== PROBLEM TO SOLVE ==
Answer these from the commit page:
(a) Which operation of the shared experts does the change move out of the extra stream?
(b) How many files does the commit change?
(c) What value is _SHARED_EXPERTS_COMPUTE_STREAM first given in vllm_ascend/utils.py?

== SUPPLIED PASSAGE ==

[Cherry-pick] Port MoE multi-stream fix to v0.11.0-dev (#3753)

This PR moves the communication operation of shared experts out of extra stream because I found that this might cause rtMemcpy related errors when running shared experts multistream with aclgraph. Furthermore, I utilize a global variable as extra stream object to avoid allocating streams for each layer in full-graph mode. Signed-off-by: whx-sjtu <2952154980@qq.com>
2025-10-25 15:51:43 +08:00
parent 1bc61031e5
commit a58ff9e92f
3 changed files with 25 additions and 13 deletions
--- a/vllm_ascend/utils.py
+++ b/vllm_ascend/utils.py
@@ -52,6 +52,7 @@ _IS_310P = None
 _SLEEP_MODE_ENABLED = None
 _CURRENT_STREAM = None
 _PREFETCH_STREAM = None
+_SHARED_EXPERTS_COMPUTE_STREAM = None
 _ASCEND_CUSTOMOP_IS_REIGISTERED = False
 _DEFAULT_BUFFER_SIZE = 200
 _MIN_DP_BUFFER_SIZE = 50
@@ -259,6 +260,15 @@ def prefetch_stream() -> torch.npu.Stream:
    return _PREFETCH_STREAM


+def shared_experts_compute_stream() -> torch.npu.Stream:
+    global _SHARED_EXPERTS_COMPUTE_STREAM
+    if _SHARED_EXPERTS_COMPUTE_STREAM is None:
+        # when this function is called before any stream is set,
+        # we return the default stream.
+        _SHARED_EXPERTS_COMPUTE_STREAM = torch_npu.npu.Stream()
+    return _SHARED_EXPERTS_COMPUTE_STREAM
+
+
 def adapt_patch(is_global_patch: bool = False):
    if is_global_patch:
        from vllm_ascend.patch import platform  # noqa: F401

Stored data
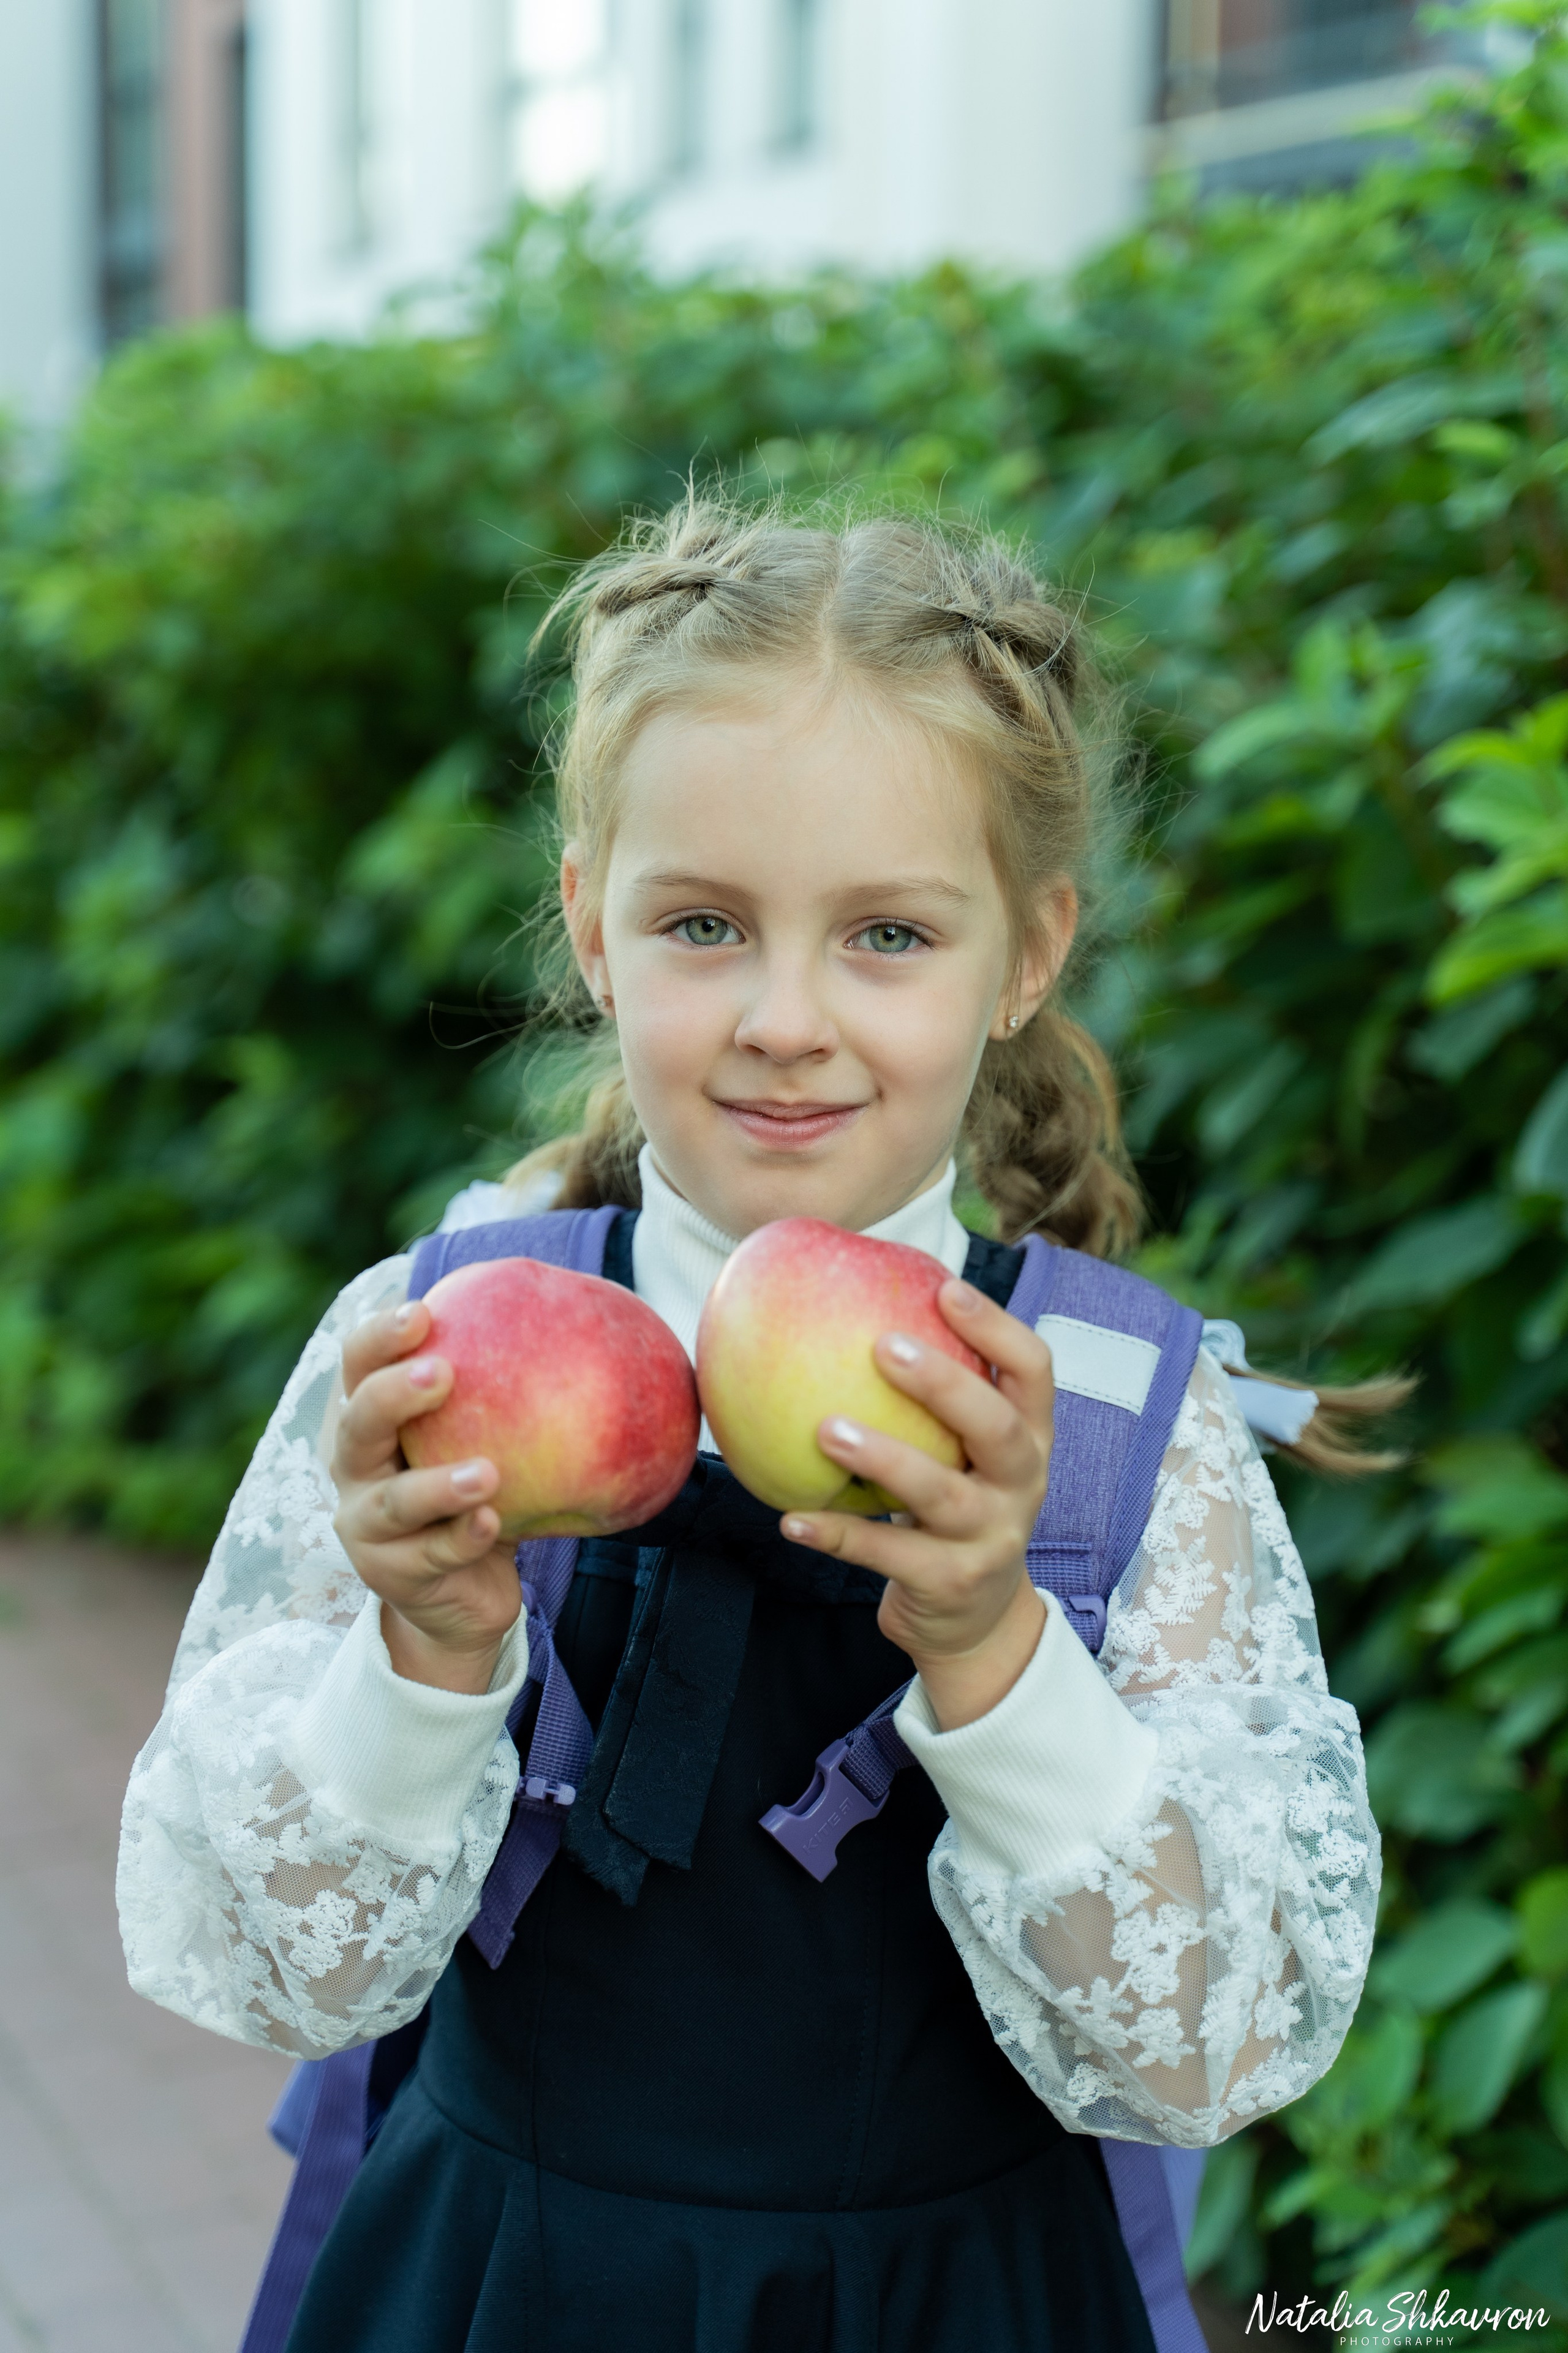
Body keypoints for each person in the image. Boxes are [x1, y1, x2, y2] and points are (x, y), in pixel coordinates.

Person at [118, 500, 1386, 2353]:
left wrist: (996, 1644)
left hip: (956, 2305)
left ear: (1027, 954)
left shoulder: (1119, 1421)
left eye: (888, 934)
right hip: (507, 2286)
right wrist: (425, 1652)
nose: (788, 1019)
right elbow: (272, 1962)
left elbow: (1211, 2048)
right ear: (592, 925)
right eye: (704, 924)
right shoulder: (429, 1346)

== EXERCISE SOLUTION ==
(a) The communication operation.
(b) 3 files.
(c) None.